Sobota, 20 kwietnia 202420/04/2024
690 680 960
690 680 960

To już dzisiaj: Kończy się lato, zaczyna jesień

Dzisiaj zakończyło się lato i rozpoczęła kalendarzowa jesień. Ta astronomiczna trwa już od wczoraj.

Coraz krótsze dni, chłodniejsze noce, dożynki, wykopki, babie lato, poranne mgły no i znienawidzone szarugi czy też depresje. Nie mamy już nic do powiedzenia w tej sprawie, powoli nadchodziła, krok po kroku wskazywała że jest coraz bliżej, aż w końcu nadszedł ten dzień, kiedy spełniony został piąty krok do ogłoszenia wszem i wobec, że zakończyło się lato, i nastała jesień.

Wszystko zaczęło się 1 września gdy rozpoczęła się jesień meteorologiczna, która trwa u nas od 1 września do 3o listopada, następnie kilka dni później dało się zaobserwować jesień fenologiczna, która objawia się żółknącymi liśćmi czy spadającymi na ziemię kasztanami. Potem do Polski przyszła jesień klimatyczna, zwaną też termiczną. Zaczyna się ona wówczas, gdy średnia dobowa temperatura wyniesie nie mniej niż 5 i nie więcej niż 15 st. C przez kilka dni. Wczoraj słońce znalazło się w punkcie równonocy i nastąpił początek astronomicznej jesieni, dzisiaj zaś o zawitała do nas jesień kalendarzowa.

W krajach z klimatem umiarkowanym, czyli m.in. w Polsce, jesień została podzielona na dwa etapy. Pierwszy, bardziej słoneczny, który nazywany jest poleciem, babim latem czy też złotą, polską jesienią, przypada na wrzesień i pierwszą połowę października. Drugi etap zwany szarugą jesienną lub przedzimiem charakteryzuje się większymi opadami deszczu i coraz niższą temperaturą.

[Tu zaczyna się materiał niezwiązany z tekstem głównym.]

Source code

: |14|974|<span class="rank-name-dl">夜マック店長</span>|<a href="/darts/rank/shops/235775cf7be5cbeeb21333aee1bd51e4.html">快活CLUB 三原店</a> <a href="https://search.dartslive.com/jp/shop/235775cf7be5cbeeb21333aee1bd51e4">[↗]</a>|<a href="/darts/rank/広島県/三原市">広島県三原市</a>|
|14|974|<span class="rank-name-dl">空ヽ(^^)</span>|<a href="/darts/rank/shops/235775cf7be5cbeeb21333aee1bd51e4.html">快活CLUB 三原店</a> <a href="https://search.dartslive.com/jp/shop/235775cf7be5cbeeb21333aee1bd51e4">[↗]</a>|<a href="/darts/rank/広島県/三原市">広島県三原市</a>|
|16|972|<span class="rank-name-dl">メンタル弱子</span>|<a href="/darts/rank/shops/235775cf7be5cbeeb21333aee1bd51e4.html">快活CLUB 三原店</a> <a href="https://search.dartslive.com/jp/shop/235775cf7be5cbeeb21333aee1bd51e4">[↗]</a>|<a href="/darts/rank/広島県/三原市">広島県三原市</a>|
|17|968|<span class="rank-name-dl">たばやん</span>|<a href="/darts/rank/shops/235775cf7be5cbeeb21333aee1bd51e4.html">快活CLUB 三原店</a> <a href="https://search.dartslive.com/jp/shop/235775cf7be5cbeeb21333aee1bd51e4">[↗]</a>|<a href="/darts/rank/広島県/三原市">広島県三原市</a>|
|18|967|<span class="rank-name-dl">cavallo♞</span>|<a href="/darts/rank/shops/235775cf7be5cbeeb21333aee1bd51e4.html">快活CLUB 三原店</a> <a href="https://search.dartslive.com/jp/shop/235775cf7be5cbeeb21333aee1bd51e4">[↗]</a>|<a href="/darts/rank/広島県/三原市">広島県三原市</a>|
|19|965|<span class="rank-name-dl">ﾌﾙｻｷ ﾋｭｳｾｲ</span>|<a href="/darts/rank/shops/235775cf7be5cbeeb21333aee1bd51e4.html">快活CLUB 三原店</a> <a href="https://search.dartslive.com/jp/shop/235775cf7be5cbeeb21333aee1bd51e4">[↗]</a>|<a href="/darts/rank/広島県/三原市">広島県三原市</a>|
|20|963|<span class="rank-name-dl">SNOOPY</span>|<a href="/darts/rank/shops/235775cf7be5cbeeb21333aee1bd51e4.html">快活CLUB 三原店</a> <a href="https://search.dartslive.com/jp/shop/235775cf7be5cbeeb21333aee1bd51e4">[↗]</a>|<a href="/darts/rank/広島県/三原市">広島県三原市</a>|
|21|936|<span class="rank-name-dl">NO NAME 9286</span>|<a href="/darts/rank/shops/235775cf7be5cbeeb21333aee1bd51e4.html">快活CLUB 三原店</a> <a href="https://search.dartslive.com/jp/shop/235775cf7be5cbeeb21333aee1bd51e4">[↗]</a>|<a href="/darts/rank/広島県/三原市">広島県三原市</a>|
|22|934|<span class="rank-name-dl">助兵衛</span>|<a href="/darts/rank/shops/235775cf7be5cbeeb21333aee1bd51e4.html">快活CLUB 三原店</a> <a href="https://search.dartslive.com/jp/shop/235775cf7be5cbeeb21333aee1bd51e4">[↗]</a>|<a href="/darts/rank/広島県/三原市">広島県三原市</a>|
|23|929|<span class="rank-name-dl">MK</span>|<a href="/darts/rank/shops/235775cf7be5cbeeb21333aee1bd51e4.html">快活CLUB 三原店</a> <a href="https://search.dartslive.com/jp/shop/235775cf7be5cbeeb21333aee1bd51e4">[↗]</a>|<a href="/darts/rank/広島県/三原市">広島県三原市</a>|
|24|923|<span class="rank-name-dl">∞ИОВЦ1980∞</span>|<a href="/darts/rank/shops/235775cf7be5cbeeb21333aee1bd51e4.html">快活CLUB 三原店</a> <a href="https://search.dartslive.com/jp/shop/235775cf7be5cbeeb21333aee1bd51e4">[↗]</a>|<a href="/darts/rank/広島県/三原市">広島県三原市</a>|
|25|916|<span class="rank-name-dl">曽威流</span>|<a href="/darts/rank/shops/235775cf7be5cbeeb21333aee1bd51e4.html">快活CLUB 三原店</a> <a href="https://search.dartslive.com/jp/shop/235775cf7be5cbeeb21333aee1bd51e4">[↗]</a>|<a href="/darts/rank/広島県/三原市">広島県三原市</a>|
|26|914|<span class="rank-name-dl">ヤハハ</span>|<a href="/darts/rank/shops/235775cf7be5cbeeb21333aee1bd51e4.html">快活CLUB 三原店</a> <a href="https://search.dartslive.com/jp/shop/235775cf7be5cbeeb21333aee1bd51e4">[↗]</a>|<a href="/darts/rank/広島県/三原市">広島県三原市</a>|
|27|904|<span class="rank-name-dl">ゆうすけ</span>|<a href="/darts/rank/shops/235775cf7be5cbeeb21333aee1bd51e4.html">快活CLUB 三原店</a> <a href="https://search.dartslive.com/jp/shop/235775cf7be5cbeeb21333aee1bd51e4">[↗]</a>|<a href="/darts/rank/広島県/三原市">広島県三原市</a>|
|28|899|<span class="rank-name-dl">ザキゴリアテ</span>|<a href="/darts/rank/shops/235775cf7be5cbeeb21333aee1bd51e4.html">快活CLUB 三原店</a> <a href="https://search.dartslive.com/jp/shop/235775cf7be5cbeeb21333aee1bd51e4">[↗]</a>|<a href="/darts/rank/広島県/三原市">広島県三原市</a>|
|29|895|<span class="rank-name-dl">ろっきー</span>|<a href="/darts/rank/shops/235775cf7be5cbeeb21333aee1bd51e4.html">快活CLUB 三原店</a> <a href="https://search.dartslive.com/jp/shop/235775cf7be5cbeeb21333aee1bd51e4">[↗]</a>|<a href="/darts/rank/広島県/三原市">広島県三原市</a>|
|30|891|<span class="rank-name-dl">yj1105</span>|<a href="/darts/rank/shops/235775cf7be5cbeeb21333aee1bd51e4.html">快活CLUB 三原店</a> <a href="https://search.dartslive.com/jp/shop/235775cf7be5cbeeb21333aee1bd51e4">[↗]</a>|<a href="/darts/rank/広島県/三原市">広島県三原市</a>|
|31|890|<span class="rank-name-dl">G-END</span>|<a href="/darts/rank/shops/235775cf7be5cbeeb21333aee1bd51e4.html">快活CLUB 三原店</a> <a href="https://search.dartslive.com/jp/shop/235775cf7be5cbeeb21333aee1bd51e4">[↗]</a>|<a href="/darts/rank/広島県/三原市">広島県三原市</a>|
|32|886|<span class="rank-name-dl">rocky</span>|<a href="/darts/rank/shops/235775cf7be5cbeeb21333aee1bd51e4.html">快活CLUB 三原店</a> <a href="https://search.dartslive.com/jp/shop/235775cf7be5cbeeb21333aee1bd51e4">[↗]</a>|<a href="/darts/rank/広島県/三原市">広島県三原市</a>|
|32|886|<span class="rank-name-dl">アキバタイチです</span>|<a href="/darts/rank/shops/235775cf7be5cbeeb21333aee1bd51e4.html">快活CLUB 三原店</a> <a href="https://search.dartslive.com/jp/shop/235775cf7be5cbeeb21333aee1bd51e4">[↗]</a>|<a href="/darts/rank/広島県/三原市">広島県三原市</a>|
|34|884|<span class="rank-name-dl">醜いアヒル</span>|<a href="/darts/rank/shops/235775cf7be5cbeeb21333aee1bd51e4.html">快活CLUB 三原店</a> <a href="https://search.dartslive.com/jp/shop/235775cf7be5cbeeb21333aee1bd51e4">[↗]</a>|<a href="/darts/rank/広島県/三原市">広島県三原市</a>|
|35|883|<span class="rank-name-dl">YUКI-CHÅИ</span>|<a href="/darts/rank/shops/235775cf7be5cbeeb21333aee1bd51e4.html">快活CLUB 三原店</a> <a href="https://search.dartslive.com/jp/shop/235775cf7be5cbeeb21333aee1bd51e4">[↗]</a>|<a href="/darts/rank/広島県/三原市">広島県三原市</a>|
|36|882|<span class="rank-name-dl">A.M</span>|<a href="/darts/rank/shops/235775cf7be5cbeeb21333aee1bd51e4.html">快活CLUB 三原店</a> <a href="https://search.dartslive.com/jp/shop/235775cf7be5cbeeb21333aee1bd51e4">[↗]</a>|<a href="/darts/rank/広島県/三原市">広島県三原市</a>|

Więc póki jeszcze możemy, korzystajmy ze spacerów w ciepłych promieniach słońca, kolorach liści czy też okazji do wycieczek. Szczególnie polecamy Roztocze czy też Bieszczady, gdzie jesień jest najpiękniejszą pora roku. Szczególnie że za kilka tygodni nastanie słota, a monotonne obrazy za oknem dla większości osób nie będą zachętą do wyjścia na świeże powietrze.